A ADPF 635 e a separação entre os Poderes, que não pode se converter em salvo-conduto
A intolerância aos debates, com claro abuso de direito de liberdade de expressão, e uma aparente jogada às favas do diálogo, têm sido constantes
Os desacordos razoáveis fazem parte do conceito mais visceral de democracia e são as forças motrizes da mesma. Sempre que se faz necessário, é acionado um condão de restauração aos princípios da administração pública, que no Brasil, seguem sendo atropelados de forma sistemática.
No mais novo episódio desta máxima, não tão novo assim, o STF, depois de mais de 5 anos, no dia 3 de abril, decidiu conjuntamente sobre a ADPF 635, conhecida como ADPF das Favelas. O pedido foi julgado parcialmente procedente. Na petição inicial, o Estado do Rio de Janeiro deveria elaborar um plano visando à redução da letalidade policial, em face das graves lesões a preceitos fundamentais constitucionais. A Corte não manteve o entendimento inicial de estado de coisas inconstitucional, com a mudança do voto revisto pelo ministro relator Edson Fachin, ao que parece, frente à clara pressão do governador do Rio que vinha fazendo críticas à ADPF. A mudança de posição do STF em relação ao seu voto original sinaliza que temos que dar um basta na letalidade policial; respeitando sempre os direitos humanos fundamentais.
Esta disputa escancarou mais uma vez a polarização, retirou até dos diálogos institucionais a falta de prática quotidiana da razoabilidade e a proporcionalidade. A falta de diálogo institucional e as supostas invasões de competências parecem ter feito com que o sistema de freios e contrapesos petrificados na Constituição Federal ficassem claramente afetados.

Algumas determinações do STF ao Estado do Rio de Janeiro promoveram a instauração de inquérito policial pela Polícia Federal, para apuração de indícios concretos de crimes com repercussão interestadual e internacional, e que exigem repressão uniforme. Outras, apontavam graves violações de direitos humanos, propunham a reocupação territorial de áreas sob domínio de organizações criminosas, e determinaram também que o Estado do Rio de Janeiro elaborasse um plano de reocupação territorial de áreas sob domínio de organizações criminosas, observando os princípios do urbanismo social e com o escopo de viabilizar a presença do Poder Público de forma permanente, por meio da instalação de equipamentos públicos, políticas voltadas à juventude e a qualificação de serviços básicos.
O desafio do Estado do Rio de Janeiro, portanto, é grande. Contudo, não é exclusivo do Rio, mas de todos os órgãos de segurança pública do país, uma vez que os mesmos problemas parecem ter alcançado os polos centrais dos poderes estaduais, municipais e federais. A intolerância aos debates, acompanhada de claro abuso do direito à liberdade de expressão e de um aparente desprezo pelo diálogo, tem sido constante.

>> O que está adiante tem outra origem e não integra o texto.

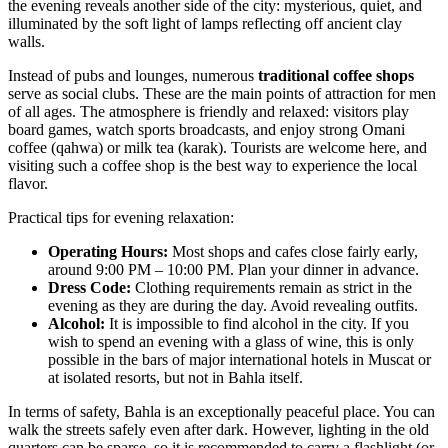
the evening reveals another side of the city: mysterious, quiet, and
illuminated by the soft light of lamps reflecting off ancient clay
walls.
Instead of pubs and lounges, numerous
traditional coffee shops
serve as social clubs. These are the main points of attraction for men
of all ages. The atmosphere is friendly and relaxed: visitors play
board games, watch sports broadcasts, and enjoy strong Omani
coffee (qahwa) or milk tea (karak). Tourists are welcome here, and
visiting such a coffee shop is the best way to experience the local
flavor.
Practical tips for evening relaxation:
Operating Hours:
Most shops and cafes close fairly early,
around 9:00 PM – 10:00 PM. Plan your dinner in advance.
Dress Code:
Clothing requirements remain as strict in the
evening as they are during the day. Avoid revealing outfits.
Alcohol:
It is impossible to find alcohol in the city. If you
wish to spend an evening with a glass of wine, this is only
possible in the bars of major international hotels in Muscat or
at isolated resorts, but not in Bahla itself.
In terms of safety, Bahla is an exceptionally peaceful place. You can
walk the streets safely even after dark. However, lighting in the old
quarters can be sparse, so it is recommended to carry a flashlight (or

O debate, parece não ser apenas sobre as questões dos direitos humanos, vaidade de polícias, ou invasões de competências, temáticas que inclusive têm sua absoluta razão de ser e devem ser discutidas em doses equilibradas, contudo, sem qualquer viés político-partidário, ainda que isso também faça parte do jogo democrático.

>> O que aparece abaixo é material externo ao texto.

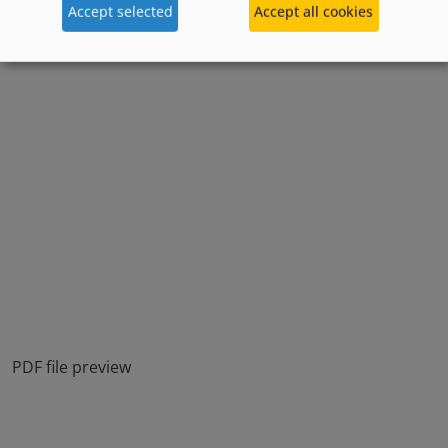
Accept selected
Accept all cookies
PDF file preview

Fica clara a necessidade emergencial de resgatar a ideia de redemocratização idealizada pela Constituição Federal de 1988, sob o risco iminente de naufragarem as instituições e os objetivos mais caros à nação enquanto país. Os riscos se tornam evidentes caso não se resgatem os ideários constitucionais de equilíbrio e união entre os poderes nas três esferas de governo (municipal, estadual e federal), de promoção e fiscalização do diálogo institucional, bem como o constante lembrete, às instituições e aos líderes, de que a Democracia deve ser preservada. Superar esses riscos é um projeto coletivo.
Citando, como petrificado por Aristóteles: “in medio stat virtus” (a virtude está no meio).
Mariana Cotta é jornalista e advogada, pós-graduada em Penal e Processo penal pela Escola Paulista de Direito. Membro da comissão de Segurança Pública e assuntos penitenciários da OAB/ DF.